▶ _TRY IT_: Extract every line below word for word, omitting the pictures.

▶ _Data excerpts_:
+++++

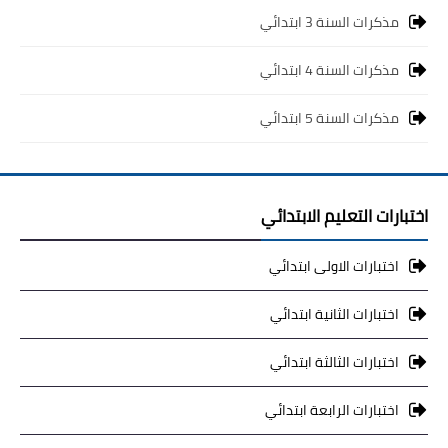
مذكرات السنة 3 ابتدائي
مذكرات السنة 4 ابتدائي
مذكرات السنة 5 ابتدائي
اختبارات التعليم الابتدائي
اختبارات الاولى ابتدائي
اختبارات الثانية ابتدائي
اختبارات الثالثة ابتدائي
اختبارات الرابعة ابتدائي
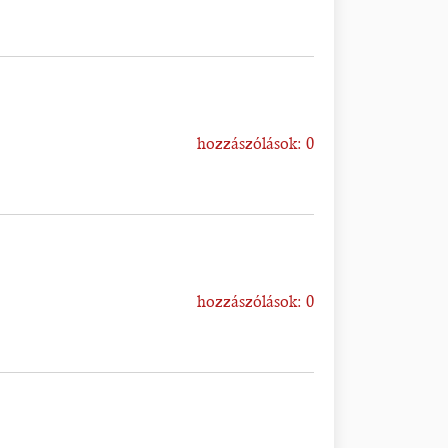
hozzászólások: 0
hozzászólások: 0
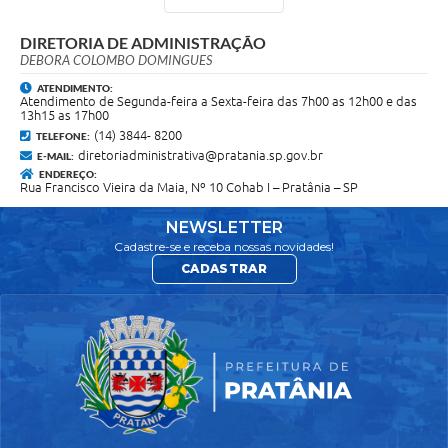
DIRETORIA DE ADMINISTRAÇÃO
DEBORA COLOMBO DOMINGUES
ATENDIMENTO:
Atendimento de Segunda-feira a Sexta-feira das 7h00 as 12h00 e das
13h15 as 17h00
(14) 3844- 8200
TELEFONE:
diretoriadministrativa@pratania.sp.gov.br
E-MAIL:
ENDEREÇO:
Rua Francisco Vieira da Maia, Nº 10 Cohab I – Pratânia – SP
NEWSLETTER
Cadastre-se e receba nossas novidades!
CADASTRAR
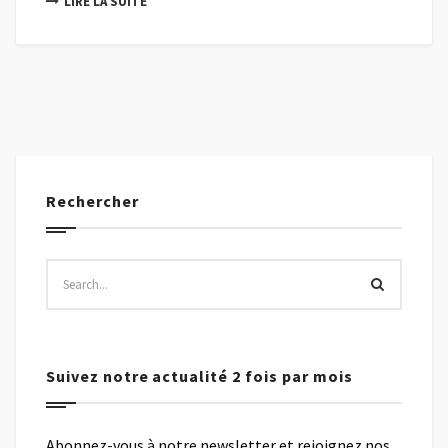
LIRE LA SUITE
Rechercher
Suivez notre actualité 2 fois par mois
Abonnez-vous à notre newsletter et rejoignez nos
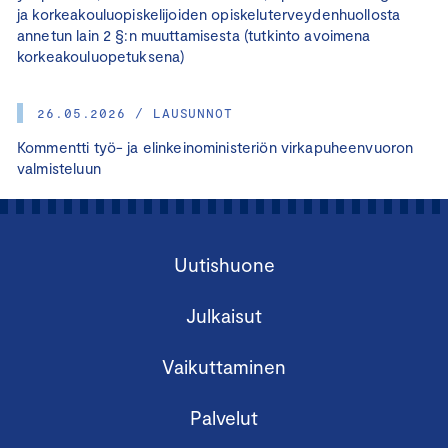
ja korkeakouluopiskelijoiden opiskeluterveydenhuollosta
annetun lain 2 §:n muuttamisesta (tutkinto avoimena
korkeakouluopetuksena)
26.05.2026 / LAUSUNNOT
Kommentti työ- ja elinkeinoministeriön virkapuheenvuoron
valmisteluun
Uutishuone
Julkaisut
Vaikuttaminen
Palvelut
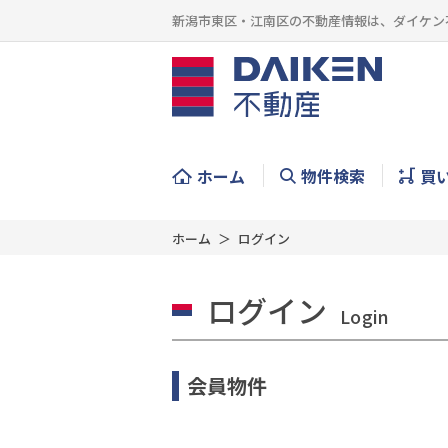
新潟市東区・江南区の不動産情報は、ダイケン
ホーム
物件検索
買
ホーム
ログイン
ログイン
Login
会員物件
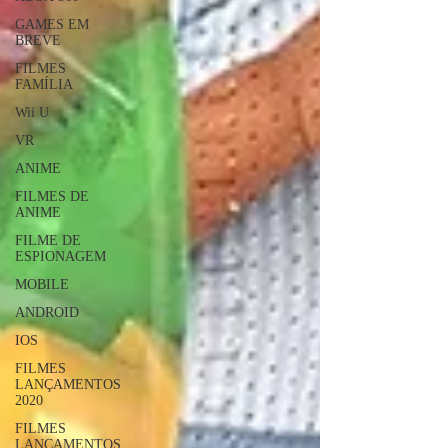
GAMES EM
BREVE
FILMES
FAMÍLIA
Wii U
VR
ANIME
FILMES DE
ANIME
FILME DE
ESPIONAGEM
MOBILE
ANDROID
IOS
FILMES
LANÇAMENTOS
2020
FILMES
LANÇAMENTOS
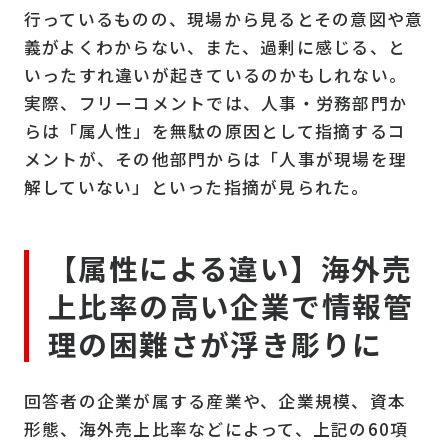
行っているものの、現場から見るとその意図や意
義がよくわからない、また、過剰に感じる、と
いったすれ違いが起きているのかもしれない。
実際、フリーコメントでは、人事・労務部門か
らは「属人性」を無駄の原因として指摘するコ
メントが、その他部門からは「人事が現場を理
解していない」といった指摘が見られた。
【属性による違い】海外売
上比率の高い企業で情報管
理の困難さが浮き彫りに
回答者の企業が属する産業や、企業規模、資本
形態、海外売上比率などによって、上記の
60
項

+++++

▶ _COMPLETED EXERCISE_:
مذكرات السنة 3 ابتدائي
مذكرات السنة 4 ابتدائي
مذكرات السنة 5 ابتدائي
اختبارات التعليم الابتدائي
اختبارات الاولى ابتدائي
اختبارات الثانية ابتدائي
اختبارات الثالثة ابتدائي
اختبارات الرابعة ابتدائي
hozzászólások: 0
hozzászólások: 0
DIRETORIA DE ADMINISTRAÇÃO
DEBORA COLOMBO DOMINGUES
ATENDIMENTO:
Atendimento de Segunda-feira a Sexta-feira das 7h00 as 12h00 e das
13h15 as 17h00
(14) 3844- 8200
TELEFONE:
diretoriadministrativa@pratania.sp.gov.br
E-MAIL:
ENDEREÇO:
Rua Francisco Vieira da Maia, Nº 10 Cohab I – Pratânia – SP
NEWSLETTER
Cadastre-se e receba nossas novidades!
CADASTRAR
LIRE LA SUITE
Rechercher
Suivez notre actualité 2 fois par mois
Abonnez-vous à notre newsletter et rejoignez nos
ja korkeakouluopiskelijoiden opiskeluterveydenhuollosta
annetun lain 2 §:n muuttamisesta (tutkinto avoimena
korkeakouluopetuksena)
26.05.2026 / LAUSUNNOT
Kommentti työ- ja elinkeinoministeriön virkapuheenvuoron
valmisteluun
Uutishuone
Julkaisut
Vaikuttaminen
Palvelut
新潟市東区・江南区の不動産情報は、ダイケン
ホーム
物件検索
買
ホーム
ログイン
ログイン
Login
会員物件
GAMES EM
BREVE
FILMES
FAMÍLIA
Wii U
VR
ANIME
FILMES DE
ANIME
FILME DE
ESPIONAGEM
MOBILE
ANDROID
IOS
FILMES
LANÇAMENTOS
2020
FILMES
LANÇAMENTOS
行っているものの、現場から見るとその意図や意
義がよくわからない、また、過剰に感じる、と
いったすれ違いが起きているのかもしれない。
実際、フリーコメントでは、人事・労務部門か
らは「属人性」を無駄の原因として指摘するコ
メントが、その他部門からは「人事が現場を理
解していない」といった指摘が見られた。
【属性による違い】海外売
上比率の高い企業で情報管
理の困難さが浮き彫りに
回答者の企業が属する産業や、企業規模、資本
形態、海外売上比率などによって、上記の
60
項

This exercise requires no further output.